Anyway.I usually build my necks as one piece other than gluing on a heel block to the depth of the body in front.I like a start size of at least 2-3/8" wide(for the head) and 1-1/2+" thick minimum for the head to angle enough for the tuners,and keeping the strings in the nut slots.a minimum length of 18" should give you enough for a heel block also.So 2-1/2"widex1-3/4"thickx18long is a good size block..watch your grain layout as to what is top and side,and reject any pieces with twists,bows,warps,cracks,and wrinkles..The top has to be perfectly flat and not rock to opposite corners when laid down on a perfectly flat surface..or you'll have to make it that way before you start anything!

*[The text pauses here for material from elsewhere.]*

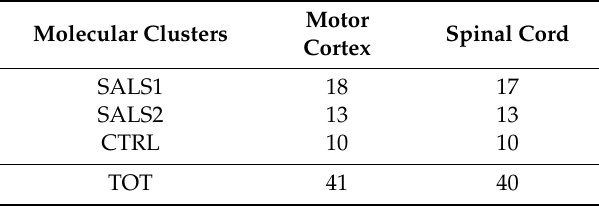
Table 1. Number of samples processed for sporadic amyotrophic lateral sclerosis (SALS) patients’ molecular clusters and regions on the central nervous system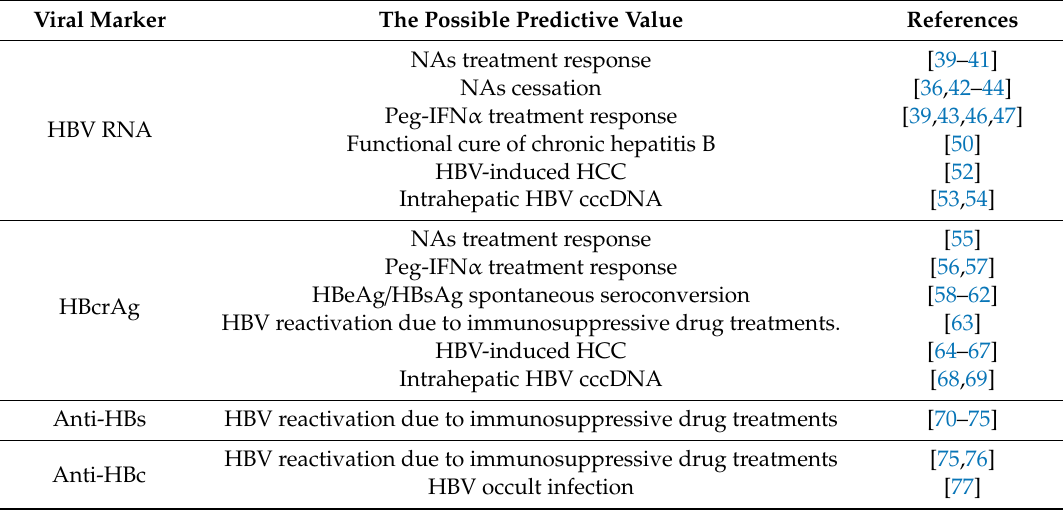
Table 1. Potential clinical application of novel viral biomarkers in chronic hepatitis B infection. Viral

I usually build concerts and tenors(sizewise)..but those dimensions will work for sopranos..just to give you an idea of what you need for a "single block" of wood including scrap for the heel block.You can scarf,stack pieces,laminate necks together and use thinner 1" pieces..but be careful of the grain layout when you do it.Think first of what it'll come out looking like if you do it.I was going to make a neck like that of zircote with a light/dark high contrast colored wood..but I figured it would come out looking like a lot of mismatched grain/color so rejected the wood for that idea..just keep that in mind.
Yes..I do have a bandsaw for cutting out the neck profiles.It does make it a lot easier making them from one block.Maybe your local school woodshop or cabinet shop can do that quick cutting for you if you don't have one....sure saves a lot of headaches..;^)
 
I get my neck material at McBeath Hardwoods in San Francisco. I buy 8/4 rough mahogany. I go in there every few months to find "the board". Some of the slabs they have are 24 inches wide and 20' long. I really like the deep dark red mahogany and I'm sure the forklift driver hates my guts for wanting to look at a plank that is near the bottom of a huge stack then deciding the grain isn't just right. I really should bring a six pack of good beer for him to take home. I use a scarf joint and have never had anyone complain. Done well with a dark mahogany it is almost invisible. I don't stack the heal. I hate that look.
 
Hi ... Noobie question here ... what does ( 12/4 ) mean in reference to spanish cedar neck blanks?

twelve quarters, or 3" thick

Width and length are separately specified, so you might describe a board as "a 6' length of 12/4, 8" wide."